Contracted: Charles is clever and diligent.

EXAMPLE II. Sentences having a common predicate. Roses bloom in May.

Tulips bloom in May.

Contracted: Roses and tulips bloom in May.

EXAMPLE III. Sentences having a common object.

Boys will anticipate all that your busy pate hoarded with care.

Boys will lavish all that your busy pate hoarded with

care.

Boys will dissipate all that your busy pate hoarded with care.

Contracted: "Boys will anticipate,

Lavish, and dissipate
All that your busy pate
Hoarded with care."

20 Order of Analysing Simple Sentences.

CHAPTER V.

Order of Proceeding in Analysing Simple Sentences.

§ 28. (1) Rearrange inverted order, expand contractions, and supply ellipses.

(2) Find the verb, and place it.

(3) Place the subject.

N.B. To find the subject, ask the question Who? or What? BEFORE the verb. The answer is the subject.

(4) Place the object, if there be one.

N.B. To find the object, ask the question Whom? or What? AFTER the verb. The answer is the object.

(5) Place the adjectives, if there be any, that qualify the subject and object.

(6) Place the adverbs that qualify the verb.

N.B. Adverbs answer the questions How? When?
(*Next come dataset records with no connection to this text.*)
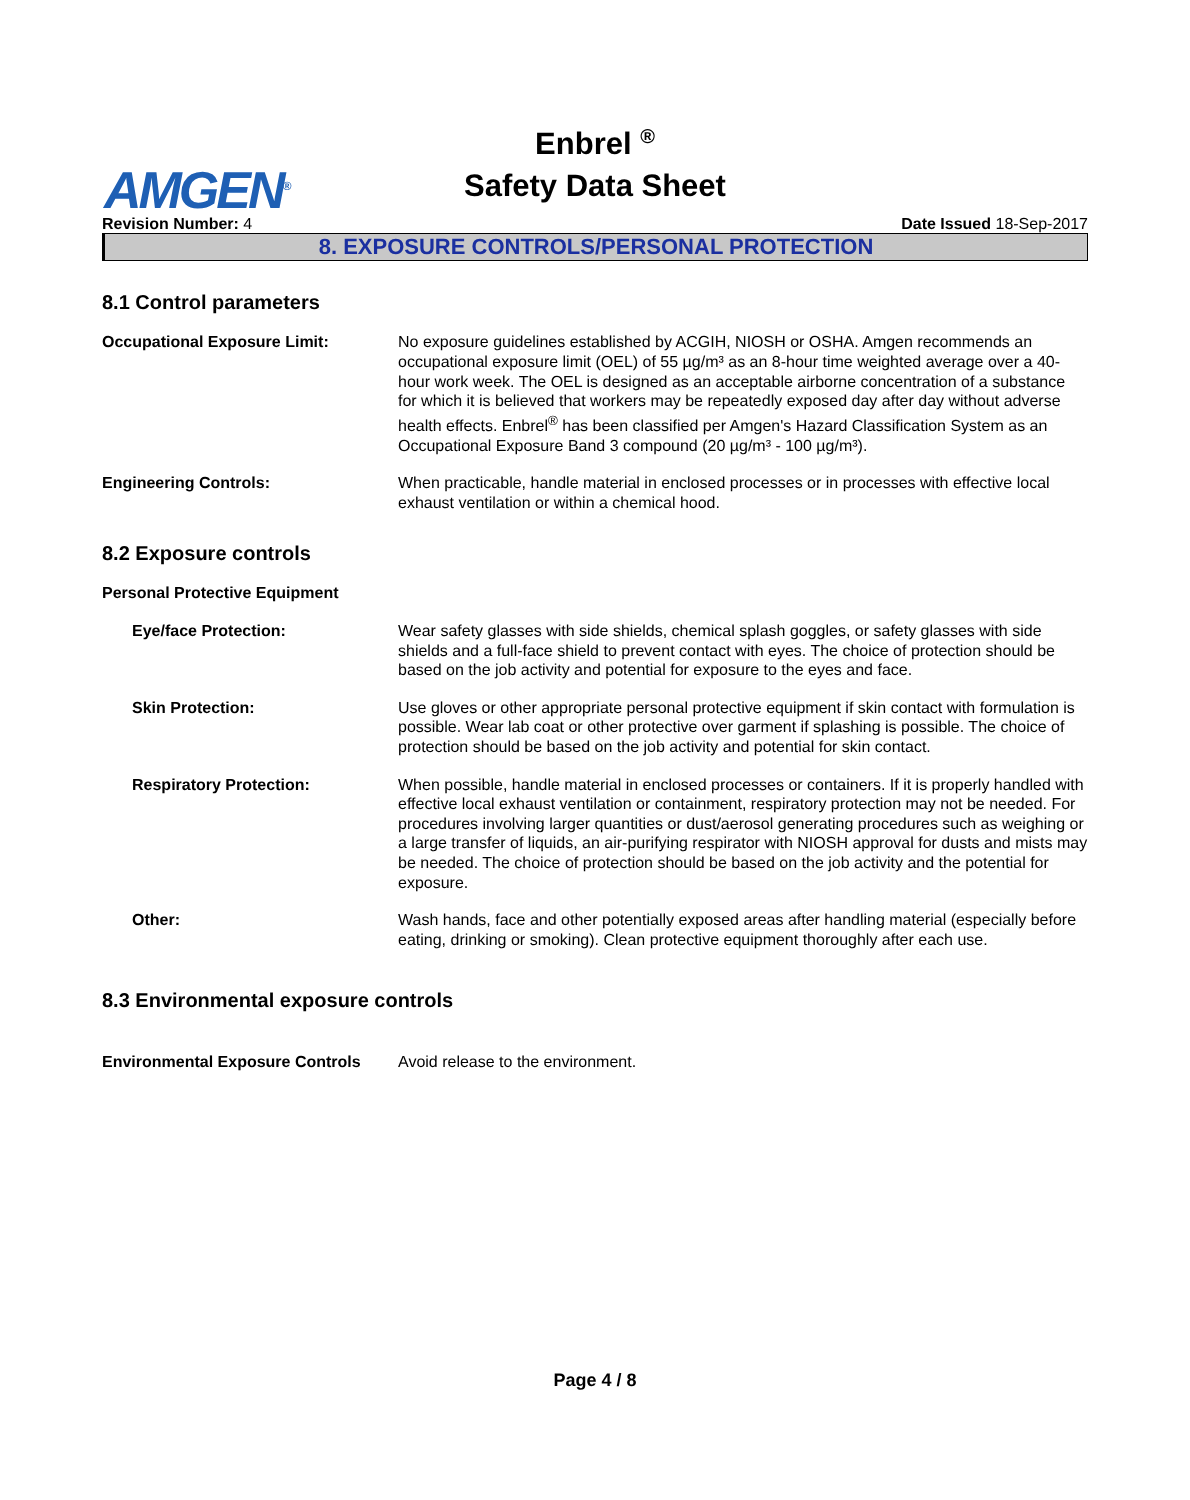AMGEN<sup>®</sup>
Enbrel <sup>®</sup>
Safety Data Sheet
Revision Number: 4 Date Issued 18-Sep-2017
8. EXPOSURE CONTROLS/PERSONAL PROTECTION
8.1 Control parameters
Occupational Exposure Limit: No exposure guidelines established by ACGIH, NIOSH or OSHA. Amgen recommends an occupational exposure limit (OEL) of 55 µg/m³ as an 8-hour time weighted average over a 40-hour work week. The OEL is designed as an acceptable airborne concentration of a substance for which it is believed that workers may be repeatedly exposed day after day without adverse health effects. Enbrel<sup>®</sup> has been classified per Amgen's Hazard Classification System as an Occupational Exposure Band 3 compound (20 µg/m³ - 100 µg/m³).
Engineering Controls: When practicable, handle material in enclosed processes or in processes with effective local exhaust ventilation or within a chemical hood.
8.2 Exposure controls
Personal Protective Equipment
Eye/face Protection: Wear safety glasses with side shields, chemical splash goggles, or safety glasses with side shields and a full-face shield to prevent contact with eyes. The choice of protection should be based on the job activity and potential for exposure to the eyes and face.
Skin Protection: Use gloves or other appropriate personal protective equipment if skin contact with formulation is possible. Wear lab coat or other protective over garment if splashing is possible. The choice of protection should be based on the job activity and potential for skin contact.
Respiratory Protection: When possible, handle material in enclosed processes or containers. If it is properly handled with effective local exhaust ventilation or containment, respiratory protection may not be needed. For procedures involving larger quantities or dust/aerosol generating procedures such as weighing or a large transfer of liquids, an air-purifying respirator with NIOSH approval for dusts and mists may be needed. The choice of protection should be based on the job activity and the potential for exposure.
Other: Wash hands, face and other potentially exposed areas after handling material (especially before eating, drinking or smoking). Clean protective equipment thoroughly after each use.
8.3 Environmental exposure controls
Environmental Exposure Controls
Avoid release to the environment.
Page 4 / 8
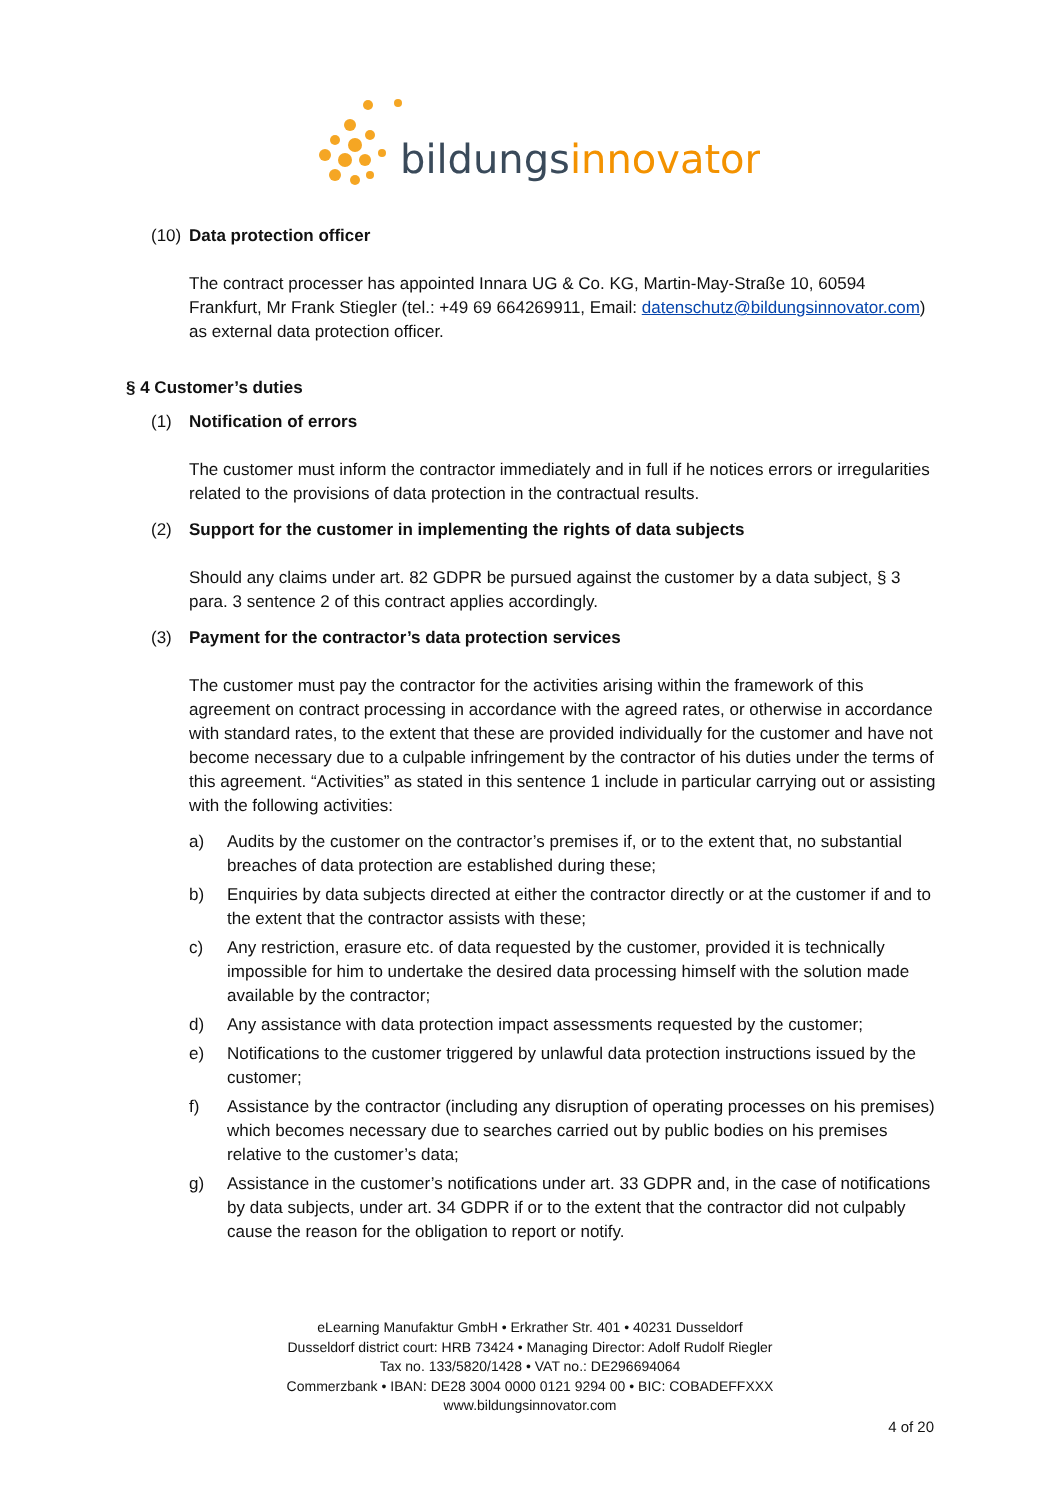bildungsinnovator®
(10) Data protection officer
The contract processer has appointed Innara UG & Co. KG, Martin-May-Straße 10, 60594 Frankfurt, Mr Frank Stiegler (tel.: +49 69 664269911, Email: datenschutz@bildungsinnovator.com) as external data protection officer.
§ 4 Customer’s duties
(1) Notification of errors
The customer must inform the contractor immediately and in full if he notices errors or irregularities related to the provisions of data protection in the contractual results.
(2) Support for the customer in implementing the rights of data subjects
Should any claims under art. 82 GDPR be pursued against the customer by a data subject, § 3 para. 3 sentence 2 of this contract applies accordingly.
(3) Payment for the contractor’s data protection services
The customer must pay the contractor for the activities arising within the framework of this agreement on contract processing in accordance with the agreed rates, or otherwise in accordance with standard rates, to the extent that these are provided individually for the customer and have not become necessary due to a culpable infringement by the contractor of his duties under the terms of this agreement. “Activities” as stated in this sentence 1 include in particular carrying out or assisting with the following activities:
a) Audits by the customer on the contractor’s premises if, or to the extent that, no substantial breaches of data protection are established during these;
b) Enquiries by data subjects directed at either the contractor directly or at the customer if and to the extent that the contractor assists with these;
c) Any restriction, erasure etc. of data requested by the customer, provided it is technically impossible for him to undertake the desired data processing himself with the solution made available by the contractor;
d) Any assistance with data protection impact assessments requested by the customer;
e) Notifications to the customer triggered by unlawful data protection instructions issued by the customer;
f) Assistance by the contractor (including any disruption of operating processes on his premises) which becomes necessary due to searches carried out by public bodies on his premises relative to the customer’s data;
g) Assistance in the customer’s notifications under art. 33 GDPR and, in the case of notifications by data subjects, under art. 34 GDPR if or to the extent that the contractor did not culpably cause the reason for the obligation to report or notify.
eLearning Manufaktur GmbH • Erkrather Str. 401 • 40231 Dusseldorf
Dusseldorf district court: HRB 73424 • Managing Director: Adolf Rudolf Riegler
Tax no. 133/5820/1428 • VAT no.: DE296694064
Commerzbank • IBAN: DE28 3004 0000 0121 9294 00 • BIC: COBADEFFXXX
www.bildungsinnovator.com
4 of 20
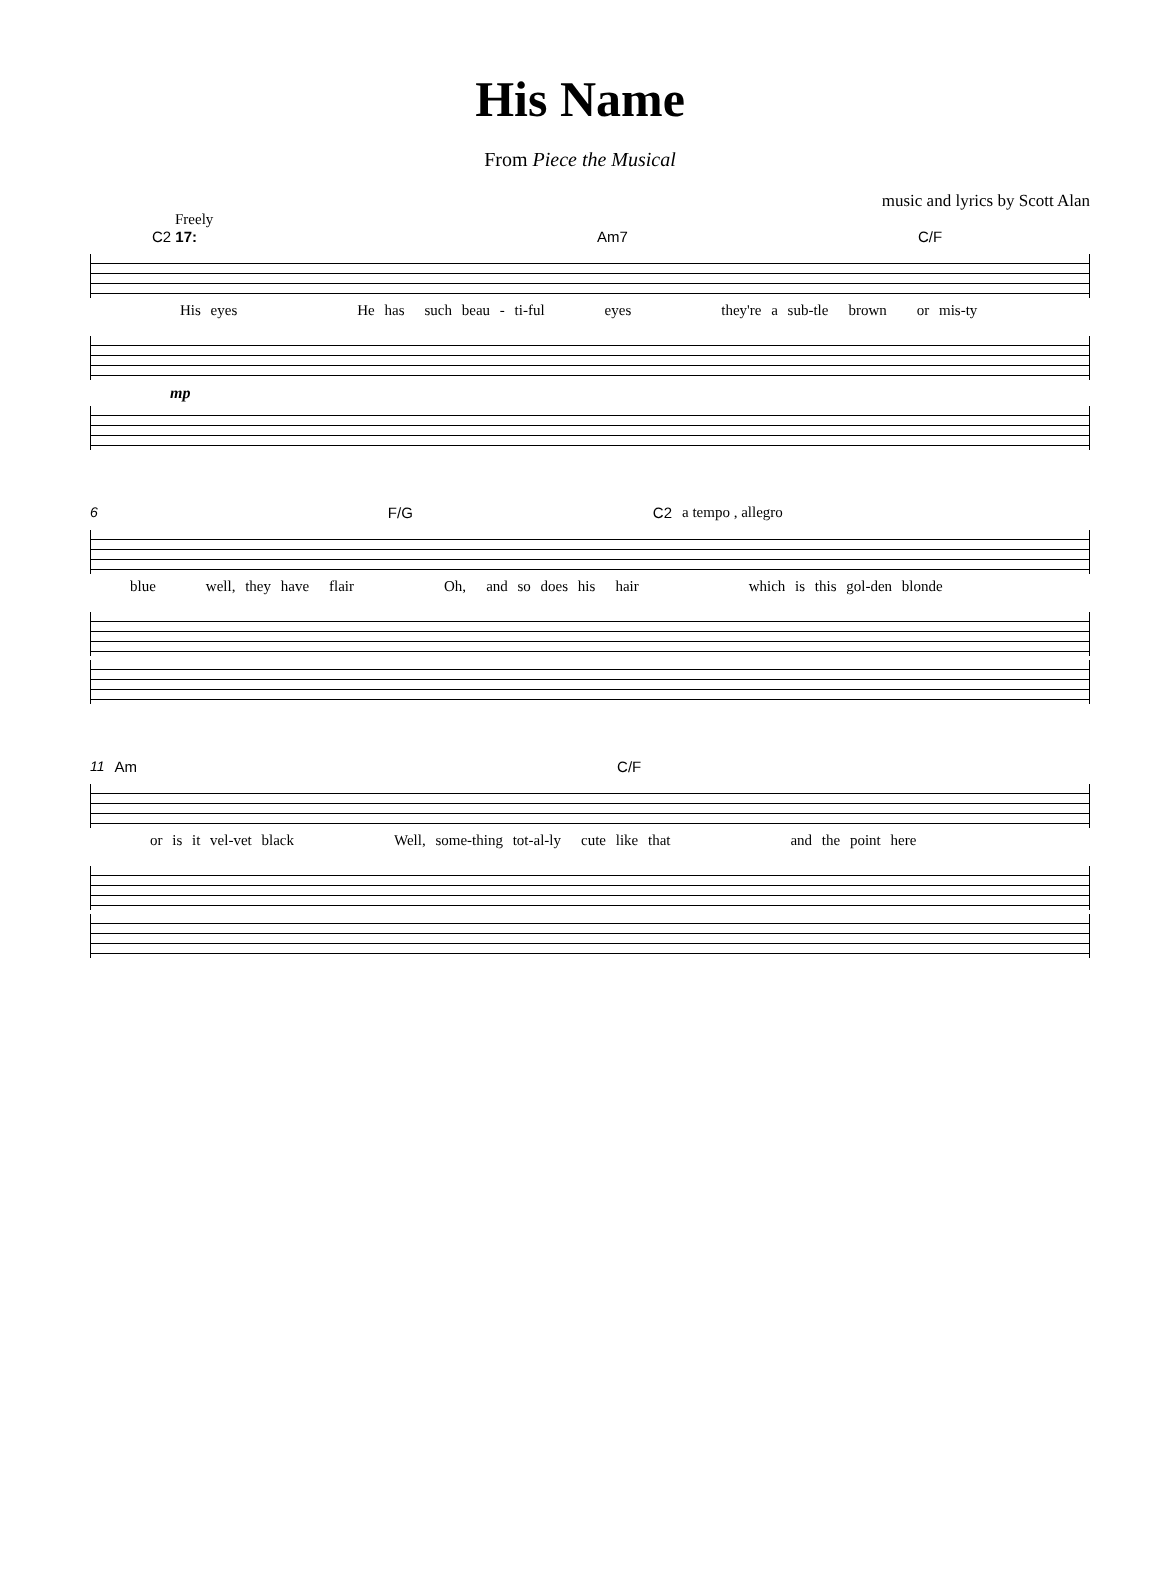His Name
From Piece the Musical
music and lyrics by Scott Alan
Freely
C2 17: Am7 C/F
His eyes He has such beau - ti-ful eyes they're a sub-tle brown or mis-ty
mp
6 F/G C2 a tempo , allegro
blue well, they have flair Oh, and so does his hair which is this gol-den blonde
11 Am C/F
or is it vel-vet black Well, some-thing tot-al-ly cute like that and the point here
Where? and Why?

(7) Place, under the words they qualify, any other adjectives and adverbs there may be in the sentence.

PART II.

INFLEXION

(= THE CHANGES WHICH SOME WORDS UNDERGO TO EXPRESS CERTAIN GRAMMATICAL RELATIONS).

CHAPTER I.

Use of Inflexion and Compounding.

§ 29. Five of the eight classes of words (part I. chap. ii.) —viz., nouns, pronouns, verbs, adjectives, adverbs are subject to inflexion.

§ 30. Nouns and pronouns have inflexions which express variations in Gender, Number, Person, and Case.

Verbs have inflexions for Voice, Mood, Tense, Number, and Person.

Adjectives and adverbs are inflected for Degrees of Comparison.

§ 31. Prepositions and conjunctions have no inflexion. They express certain relations only between things and statements.

Interjections have no part in coherent speech, and are without change.

§ 32. For the purpose of varying the meanings of words, besides the method of inflexion there is another in very great use in English, called compounding.

e.g. mouse-trap, pitch-dark, back-bite. (§ 20.)

§ 33. When one part of a compound has lost the significance that it would have separately, and serves only to express some relation or condition of the word to which it is attached, the compound should be treated as a single word.

e.g. spoonful, have gone, was seen, laugh at.

§ 34. In English the relations of gender, voice, mood, tense, and degree of comparison are very often represented in compounds.